# Classification with Scikit-Learn

In this lesson, you will learn the basic functionality of Scikit-Learn, one of the most important Machine Learning packages in Python. We will use an example dataset of Iris flowers.

### Cheat sheet
https://s3.amazonaws.com/assets.datacamp.com/blog_assets/Scikit_Learn_Cheat_Sheet_Python.pdf

## Concepts

|   concept   | description |
|:-----------:|:-----------:|
| Estimators | how models in Scikit-learn are called |
| m.fit() | method to train |
| m.predict() | creates a prediction for unknown data |
| m.transform() | transforms features (in some models) |
| train_test_split() |splits data in a training and test portion |
| random_state | parameter for reproducible random numbers |

### 1. Load the example data

In [1]:
from sklearn import datasets

In [2]:
iris = datasets.load_iris()

In [3]:
X = iris.data[:,:2]
y = iris.target

### 2. Constructing a model in Scikit-Learn

In [4]:
from sklearn import svm
from sklearn.model_selection import train_test_split

In [5]:
Xtrain, Xtest, ytrain, ytest = train_test_split(X, y,
                                                test_size = 0.5,
                                                random_state = 42)

In [6]:
model = svm.SVC(kernel = 'linear', C=1.0)
model.fit(Xtrain, ytrain)

print("Train score: ", model.score(Xtrain, ytrain))
print("Test score: ", model.score(Xtest, ytest))

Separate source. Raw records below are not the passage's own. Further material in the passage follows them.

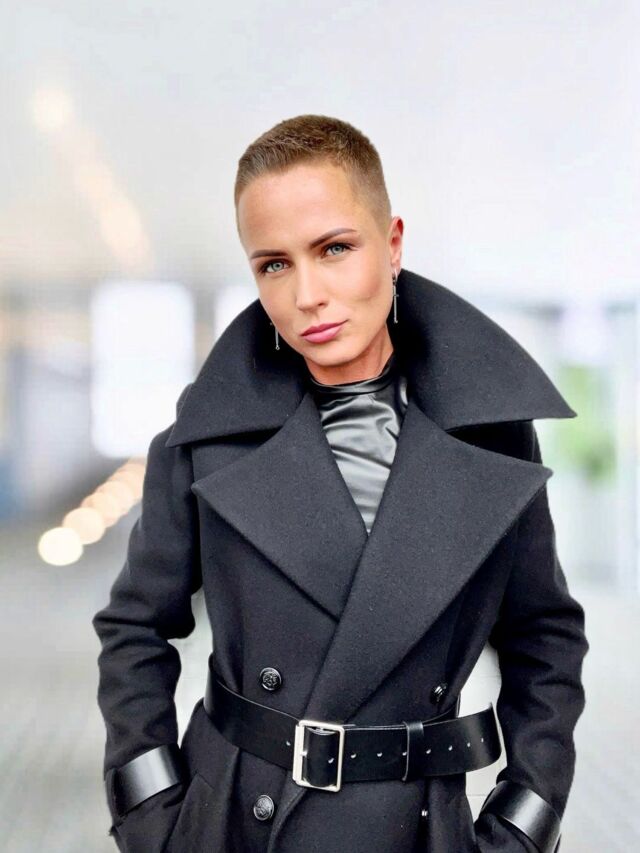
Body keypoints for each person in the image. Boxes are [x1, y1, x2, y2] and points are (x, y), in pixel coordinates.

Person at [92, 114, 589, 853]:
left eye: (334, 249)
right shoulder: (204, 440)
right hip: (237, 824)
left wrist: (524, 822)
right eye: (274, 264)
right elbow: (134, 628)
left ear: (393, 243)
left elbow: (544, 638)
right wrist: (153, 818)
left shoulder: (490, 438)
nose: (307, 294)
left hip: (420, 827)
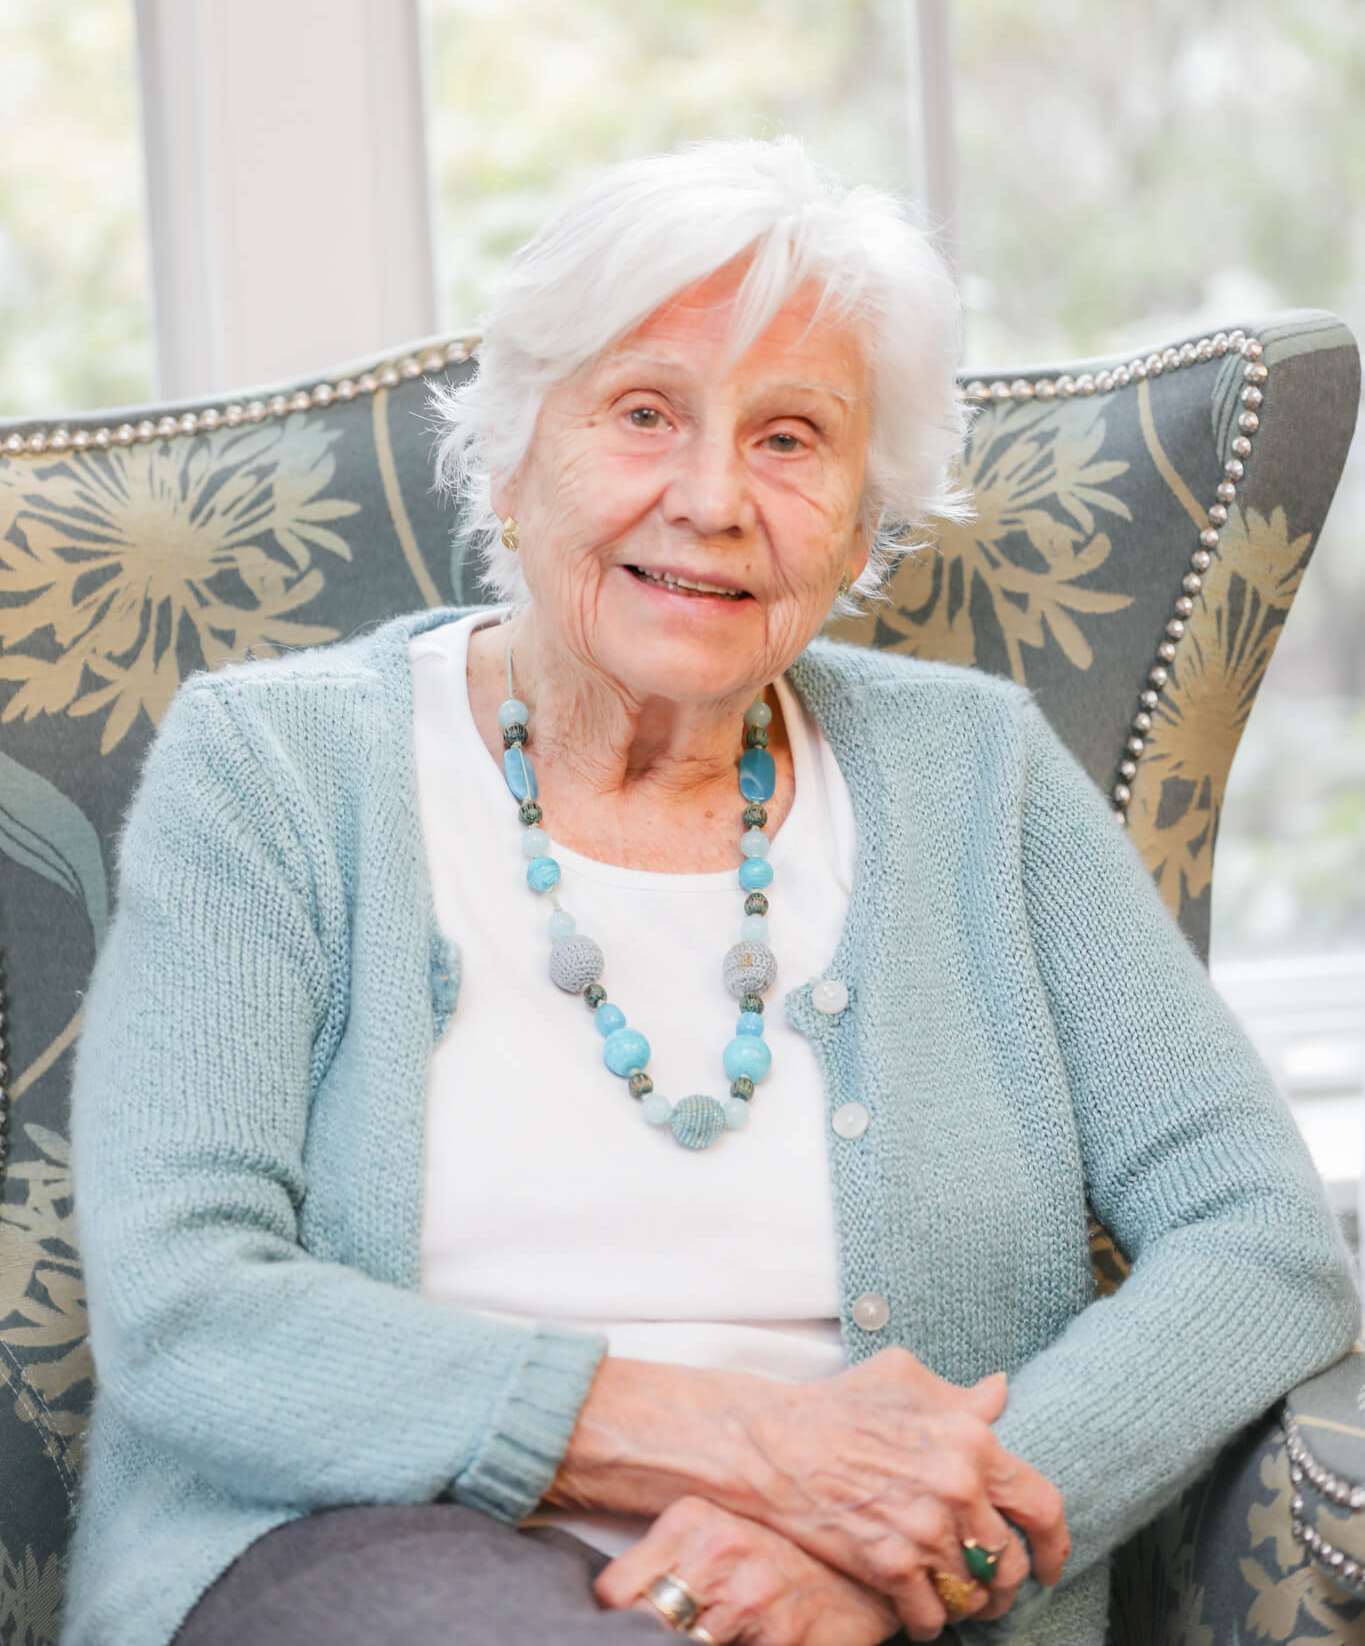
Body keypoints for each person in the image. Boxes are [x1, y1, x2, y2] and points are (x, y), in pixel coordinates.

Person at [65, 138, 1357, 1646]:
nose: (710, 497)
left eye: (791, 440)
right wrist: (749, 1446)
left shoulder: (974, 780)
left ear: (864, 528)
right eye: (641, 413)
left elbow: (1258, 1236)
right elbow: (187, 1310)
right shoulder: (274, 772)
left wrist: (905, 1549)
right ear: (507, 455)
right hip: (380, 1570)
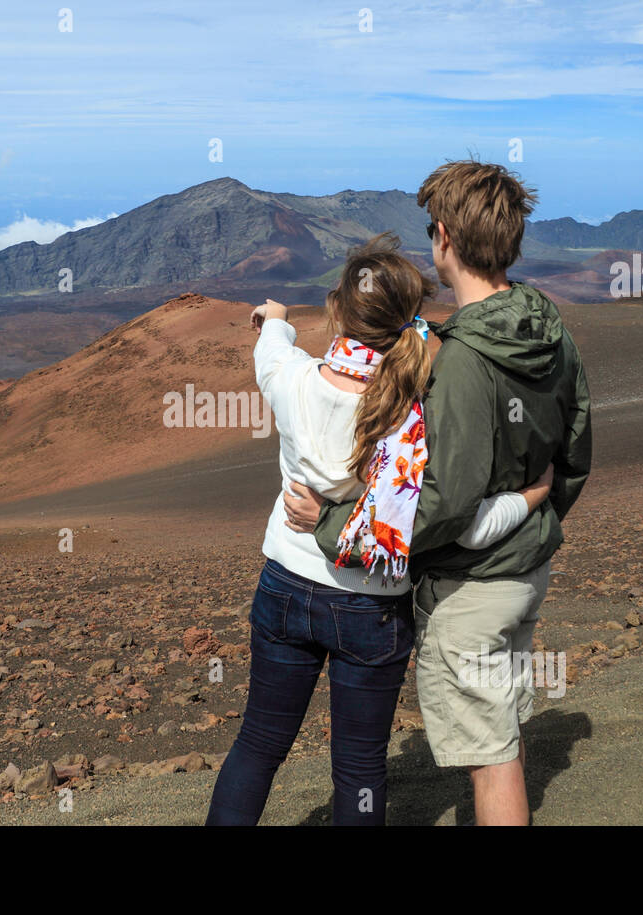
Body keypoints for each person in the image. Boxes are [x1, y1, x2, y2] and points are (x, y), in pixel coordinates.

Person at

Train score:  0.7866666666666666
Test score:  0.76


### 3. Predictions for unknown data

In [7]:
import numpy as np

Xnew = np.array([[5.0, 3.3], [4.7, 2.1]])
ypred = model.predict(Xnew)

print("predictions:")
for x, y in zip(Xnew, ypred):
    label = iris.target_names[y]
    print(x, y, "->", label)

predictions:
[5.  3.3] 0 -> setosa
[4.7 2.1] 1 -> versicolor


## Exercise

1. Evaluate a SVC classifier on the iris data.
2. Use a SVC classifier on the Titanic data.
3. Find out what classification methods are there on the Scikit-Learn website. Use one or more of them.
4. Use sklearn.dummy.DummyClassifier with the default parameters, resulting in a 33% chance for each type of iris.
5. Change the parameters so that sklearn.dummy.DummyClassifier predicts 1 for any data point.
6. Evaluate both classifiers on the same dataset.